# What needs to be done
While leaving the pictures out, set down only the lines from the one with "136,480.00 | 1,167,691.00 |" through the end of the records, exactly as they stand.

[Stored entries]
____________
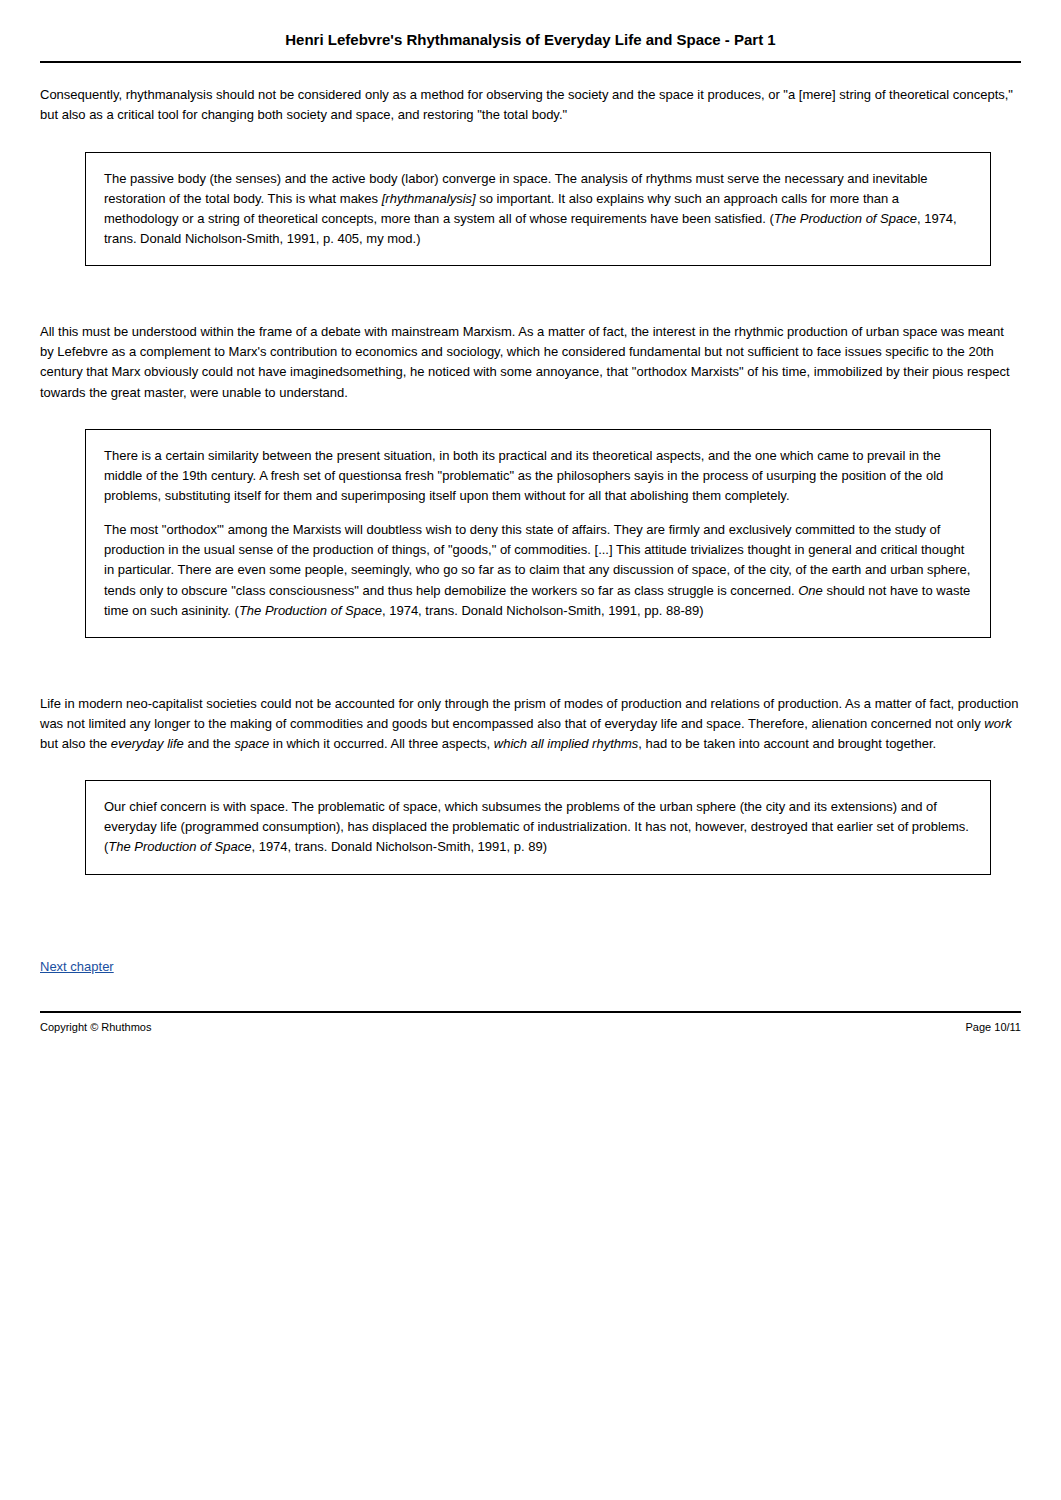Henri Lefebvre's Rhythmanalysis of Everyday Life and Space - Part 1
Consequently, rhythmanalysis should not be considered only as a method for observing the society and the space it produces, or "a [mere] string of theoretical concepts," but also as a critical tool for changing both society and space, and restoring "the total body."
The passive body (the senses) and the active body (labor) converge in space. The analysis of rhythms must serve the necessary and inevitable restoration of the total body. This is what makes [rhythmanalysis] so important. It also explains why such an approach calls for more than a methodology or a string of theoretical concepts, more than a system all of whose requirements have been satisfied. (The Production of Space, 1974, trans. Donald Nicholson-Smith, 1991, p. 405, my mod.)
All this must be understood within the frame of a debate with mainstream Marxism. As a matter of fact, the interest in the rhythmic production of urban space was meant by Lefebvre as a complement to Marx's contribution to economics and sociology, which he considered fundamental but not sufficient to face issues specific to the 20th century that Marx obviously could not have imaginedsomething, he noticed with some annoyance, that "orthodox Marxists" of his time, immobilized by their pious respect towards the great master, were unable to understand.
There is a certain similarity between the present situation, in both its practical and its theoretical aspects, and the one which came to prevail in the middle of the 19th century. A fresh set of questionsa fresh "problematic" as the philosophers sayis in the process of usurping the position of the old problems, substituting itself for them and superimposing itself upon them without for all that abolishing them completely.
The most "orthodox"' among the Marxists will doubtless wish to deny this state of affairs. They are firmly and exclusively committed to the study of production in the usual sense of the production of things, of "goods," of commodities. [...] This attitude trivializes thought in general and critical thought in particular. There are even some people, seemingly, who go so far as to claim that any discussion of space, of the city, of the earth and urban sphere, tends only to obscure "class consciousness" and thus help demobilize the workers so far as class struggle is concerned. One should not have to waste time on such asininity. (The Production of Space, 1974, trans. Donald Nicholson-Smith, 1991, pp. 88-89)
Life in modern neo-capitalist societies could not be accounted for only through the prism of modes of production and relations of production. As a matter of fact, production was not limited any longer to the making of commodities and goods but encompassed also that of everyday life and space. Therefore, alienation concerned not only work but also the everyday life and the space in which it occurred. All three aspects, which all implied rhythms, had to be taken into account and brought together.
Our chief concern is with space. The problematic of space, which subsumes the problems of the urban sphere (the city and its extensions) and of everyday life (programmed consumption), has displaced the problematic of industrialization. It has not, however, destroyed that earlier set of problems. (The Production of Space, 1974, trans. Donald Nicholson-Smith, 1991, p. 89)
Next chapter
Copyright © Rhuthmos Page 10/11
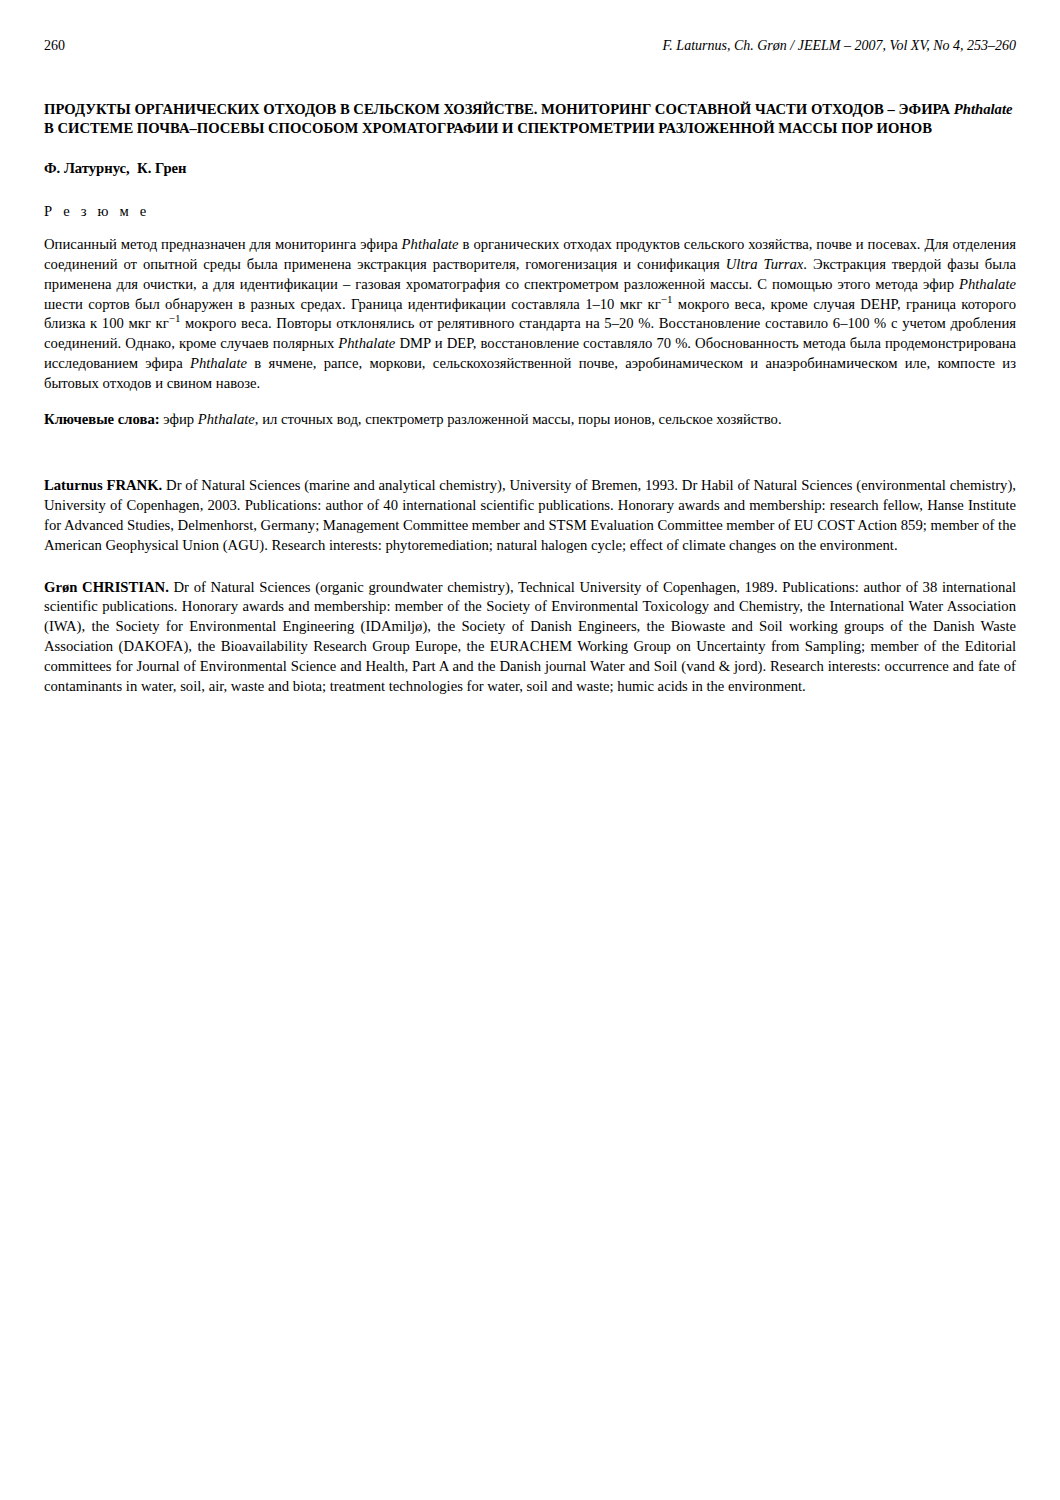260 F. Laturnus, Ch. Grøn / JEELM – 2007, Vol XV, No 4, 253–260
Продукты органических отходов в сельском хозяйстве. Мониторинг составной части отходов – эфира Phthalate в системе почва–посевы способом хроматографии и спектрометрии разложенной массы пор ионов
Ф. Латурнус, К. Грен
Р е з ю м е
Описанный метод предназначен для мониторинга эфира Phthalate в органических отходах продуктов сельского хозяйства, почве и посевах. Для отделения соединений от опытной среды была применена экстракция растворителя, гомогенизация и сонификация Ultra Turrax. Экстракция твердой фазы была применена для очистки, а для идентификации – газовая хроматография со спектрометром разложенной массы. С помощью этого метода эфир Phthalate шести сортов был обнаружен в разных средах. Граница идентификации составляла 1–10 мкг кг−1 мокрого веса, кроме случая DEHP, граница которого близка к 100 мкг кг−1 мокрого веса. Повторы отклонялись от релятивного стандарта на 5–20 %. Восстановление составило 6–100 % с учетом дробления соединений. Однако, кроме случаев полярных Phthalate DMP и DEP, восстановление составляло 70 %. Обоснованность метода была продемонстрирована исследованием эфира Phthalate в ячмене, рапсе, моркови, сельскохозяйственной почве, аэробинамическом и анаэробинамическом иле, компосте из бытовых отходов и свином навозе.
Ключевые слова: эфир Phthalate, ил сточных вод, спектрометр разложенной массы, поры ионов, сельское хозяйство.
Laturnus FRANK. Dr of Natural Sciences (marine and analytical chemistry), University of Bremen, 1993. Dr Habil of Natural Sciences (environmental chemistry), University of Copenhagen, 2003. Publications: author of 40 international scientific publications. Honorary awards and membership: research fellow, Hanse Institute for Advanced Studies, Delmenhorst, Germany; Management Committee member and STSM Evaluation Committee member of EU COST Action 859; member of the American Geophysical Union (AGU). Research interests: phytoremediation; natural halogen cycle; effect of climate changes on the environment.
Grøn CHRISTIAN. Dr of Natural Sciences (organic groundwater chemistry), Technical University of Copenhagen, 1989. Publications: author of 38 international scientific publications. Honorary awards and membership: member of the Society of Environmental Toxicology and Chemistry, the International Water Association (IWA), the Society for Environmental Engineering (IDAmiljø), the Society of Danish Engineers, the Biowaste and Soil working groups of the Danish Waste Association (DAKOFA), the Bioavailability Research Group Europe, the EURACHEM Working Group on Uncertainty from Sampling; member of the Editorial committees for Journal of Environmental Science and Health, Part A and the Danish journal Water and Soil (vand & jord). Research interests: occurrence and fate of contaminants in water, soil, air, waste and biota; treatment technologies for water, soil and waste; humic acids in the environment.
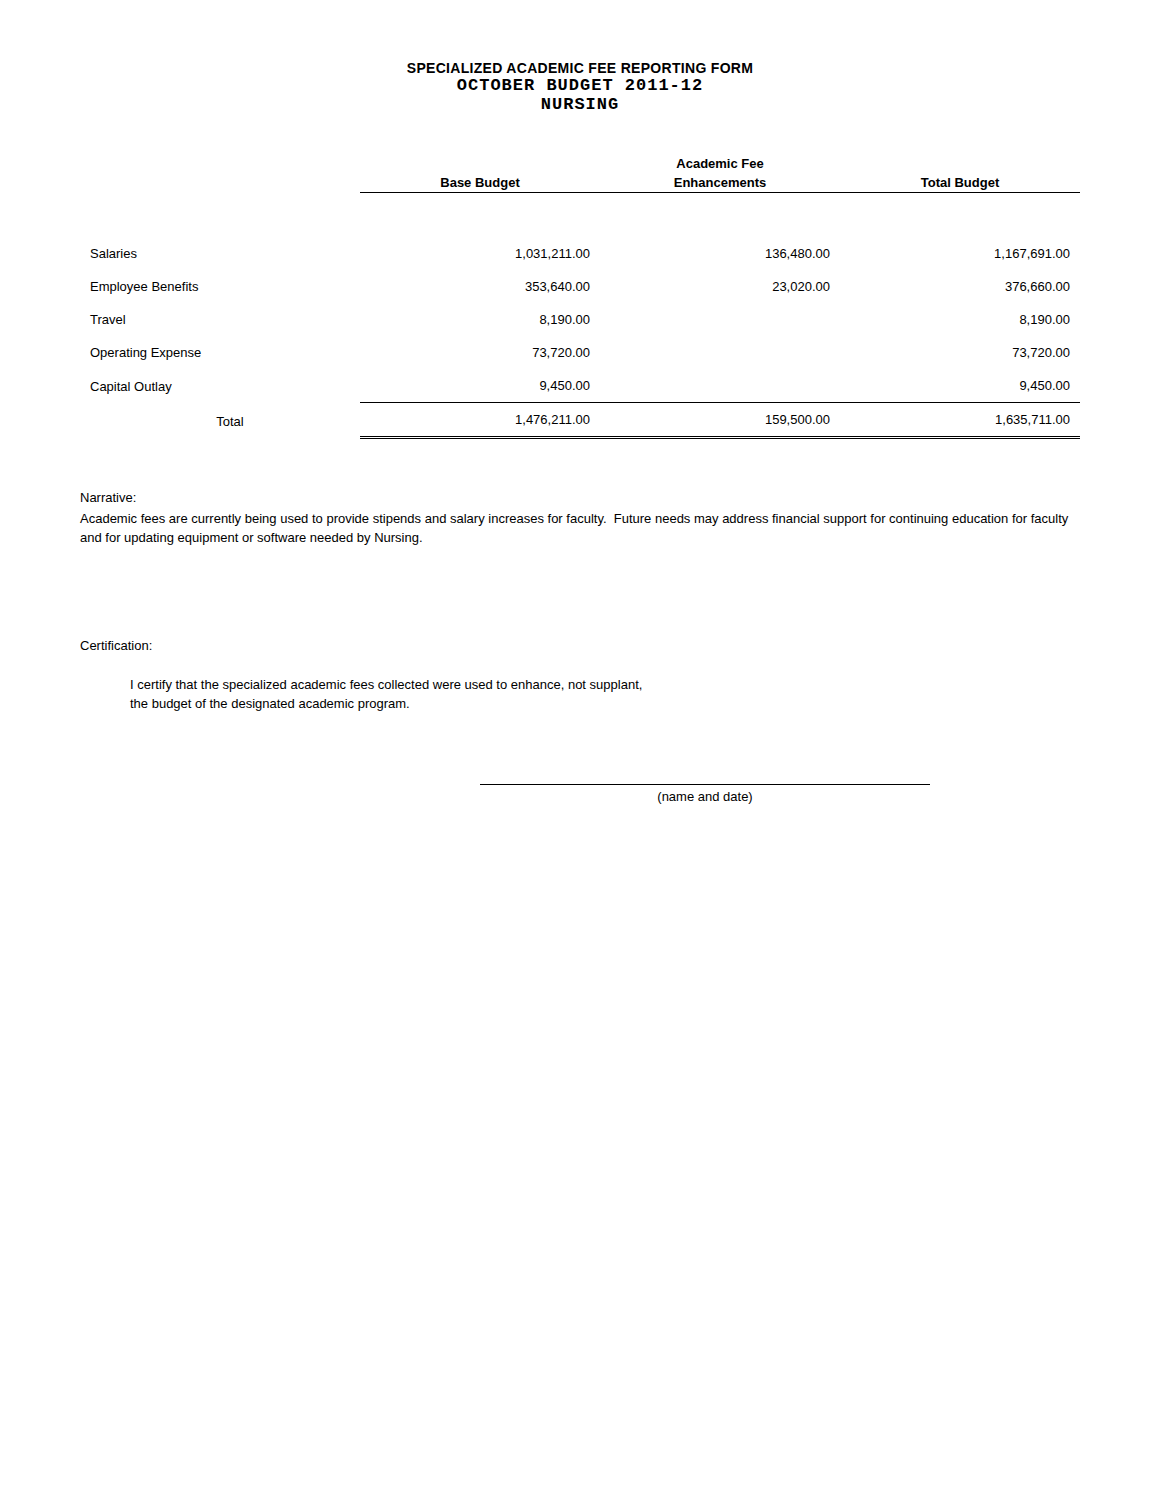SPECIALIZED ACADEMIC FEE REPORTING FORM
OCTOBER BUDGET 2011-12
NURSING
| | | Academic Fee | |
| --- | --- | --- | --- |
| | Base Budget | Enhancements | Total Budget |
| Salaries | 1,031,211.00 | 136,480.00 | 1,167,691.00 |
| Employee Benefits | 353,640.00 | 23,020.00 | 376,660.00 |
| Travel | 8,190.00 | | 8,190.00 |
| Operating Expense | 73,720.00 | | 73,720.00 |
| Capital Outlay | 9,450.00 | | 9,450.00 |
| Total | 1,476,211.00 | 159,500.00 | 1,635,711.00 |
Narrative:
Academic fees are currently being used to provide stipends and salary increases for faculty. Future needs may address financial support for continuing education for faculty and for updating equipment or software needed by Nursing.
Certification:
I certify that the specialized academic fees collected were used to enhance, not supplant,
the budget of the designated academic program.
(name and date)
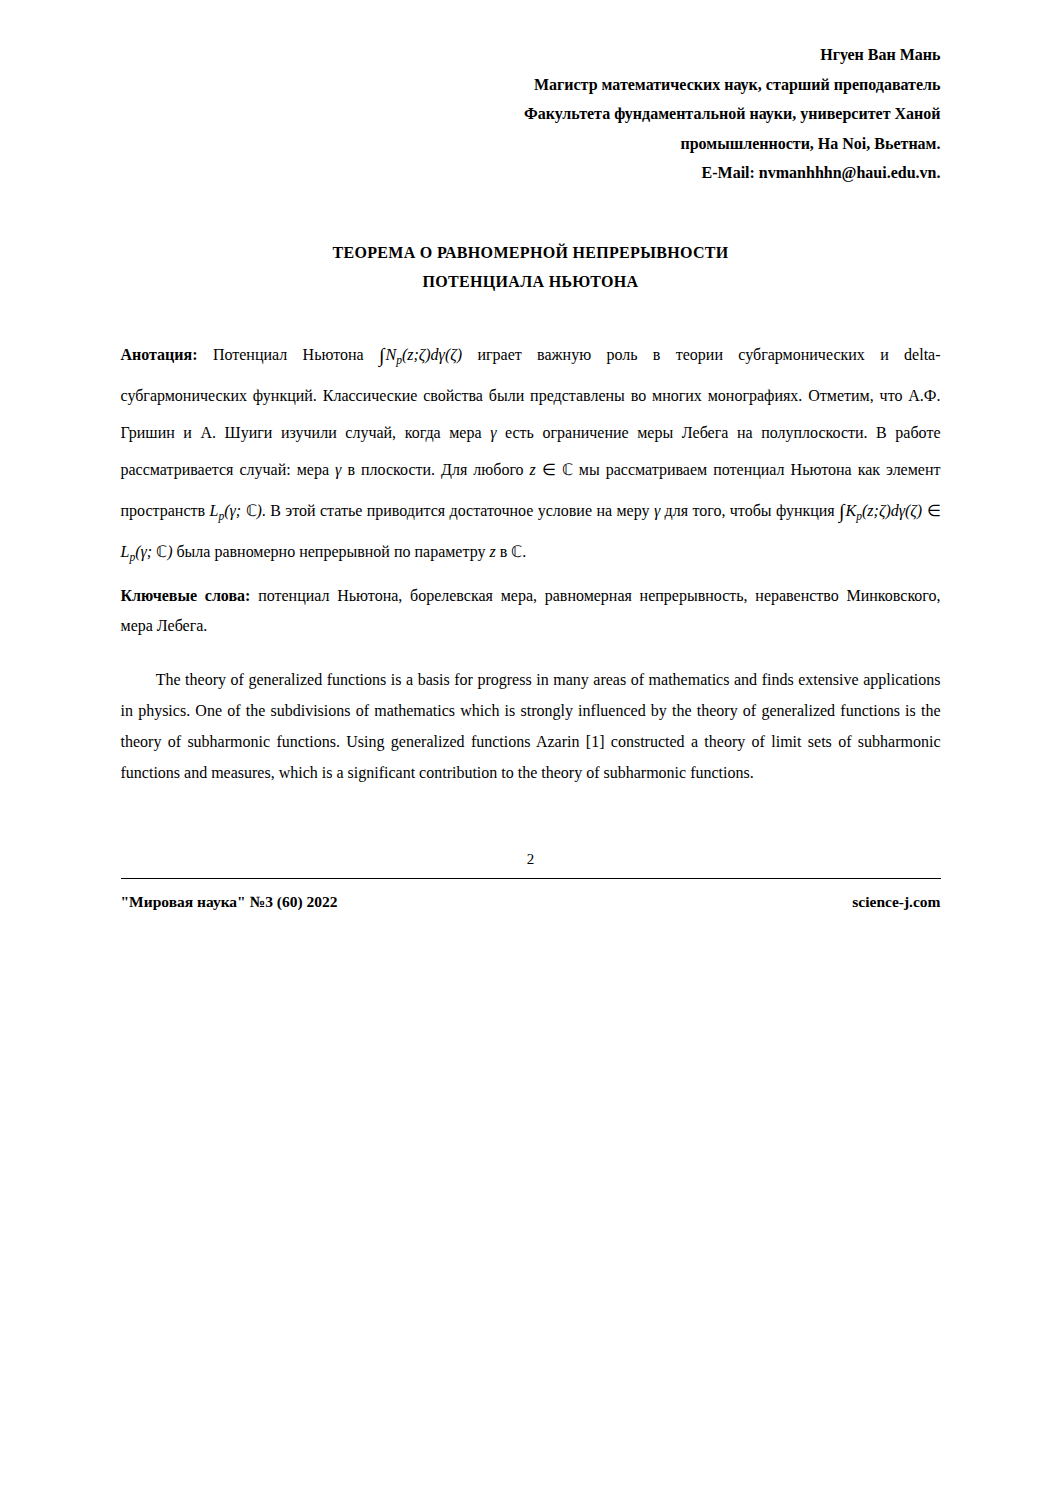Нгуен Ван Мань
Магистр математических наук, старший преподаватель
Факультета фундаментальной науки, университет Ханой
промышленности, Ha Noi, Вьетнам.
E-Mail: nvmanhhhn@haui.edu.vn.
Теорема о равномерной непрерывности
потенциала Ньютона
Анотация: Потенциал Ньютона ∫Np(z;ζ)dγ(ζ) играет важную роль в теории субгармонических и delta-субгармонических функций. Классические свойства были представлены во многих монографиях. Отметим, что А.Ф. Гришин и А. Шуиги изучили случай, когда мера γ есть ограничение меры Лебега на полуплоскости. В работе рассматривается случай: мера γ в плоскости. Для любого z ∈ ℂ мы рассматриваем потенциал Ньютона как элемент пространств Lp(γ; ℂ). В этой статье приводится достаточное условие на меру γ для того, чтобы функция ∫Kp(z;ζ)dγ(ζ) ∈ Lp(γ; ℂ) была равномерно непрерывной по параметру z в ℂ.
Ключевые слова: потенциал Ньютона, борелевская мера, равномерная непрерывность, неравенство Минковского, мера Лебега.
The theory of generalized functions is a basis for progress in many areas of mathematics and finds extensive applications in physics. One of the subdivisions of mathematics which is strongly influenced by the theory of generalized functions is the theory of subharmonic functions. Using generalized functions Azarin [1] constructed a theory of limit sets of subharmonic functions and measures, which is a significant contribution to the theory of subharmonic functions.
2
"Мировая наука" №3 (60) 2022 science-j.com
____________
# Reply to the task
| Salaries | 1,031,211.00 | 136,480.00 | 1,167,691.00 |
| Employee Benefits | 353,640.00 | 23,020.00 | 376,660.00 |
| Travel | 8,190.00 | | 8,190.00 |
| Operating Expense | 73,720.00 | | 73,720.00 |
| Capital Outlay | 9,450.00 | | 9,450.00 |
| Total | 1,476,211.00 | 159,500.00 | 1,635,711.00 |
Narrative:
Academic fees are currently being used to provide stipends and salary increases for faculty. Future needs may address financial support for continuing education for faculty and for updating equipment or software needed by Nursing.
Certification:
I certify that the specialized academic fees collected were used to enhance, not supplant,
the budget of the designated academic program.
(name and date)
Нгуен Ван Мань
Магистр математических наук, старший преподаватель
Факультета фундаментальной науки, университет Ханой
промышленности, Ha Noi, Вьетнам.
E-Mail: nvmanhhhn@haui.edu.vn.
Теорема о равномерной непрерывности
потенциала Ньютона
Анотация: Потенциал Ньютона ∫Np(z;ζ)dγ(ζ) играет важную роль в теории субгармонических и delta-субгармонических функций. Классические свойства были представлены во многих монографиях. Отметим, что А.Ф. Гришин и А. Шуиги изучили случай, когда мера γ есть ограничение меры Лебега на полуплоскости. В работе рассматривается случай: мера γ в плоскости. Для любого z ∈ ℂ мы рассматриваем потенциал Ньютона как элемент пространств Lp(γ; ℂ). В этой статье приводится достаточное условие на меру γ для того, чтобы функция ∫Kp(z;ζ)dγ(ζ) ∈ Lp(γ; ℂ) была равномерно непрерывной по параметру z в ℂ.
Ключевые слова: потенциал Ньютона, борелевская мера, равномерная непрерывность, неравенство Минковского, мера Лебега.
The theory of generalized functions is a basis for progress in many areas of mathematics and finds extensive applications in physics. One of the subdivisions of mathematics which is strongly influenced by the theory of generalized functions is the theory of subharmonic functions. Using generalized functions Azarin [1] constructed a theory of limit sets of subharmonic functions and measures, which is a significant contribution to the theory of subharmonic functions.
2
"Мировая наука" №3 (60) 2022 science-j.com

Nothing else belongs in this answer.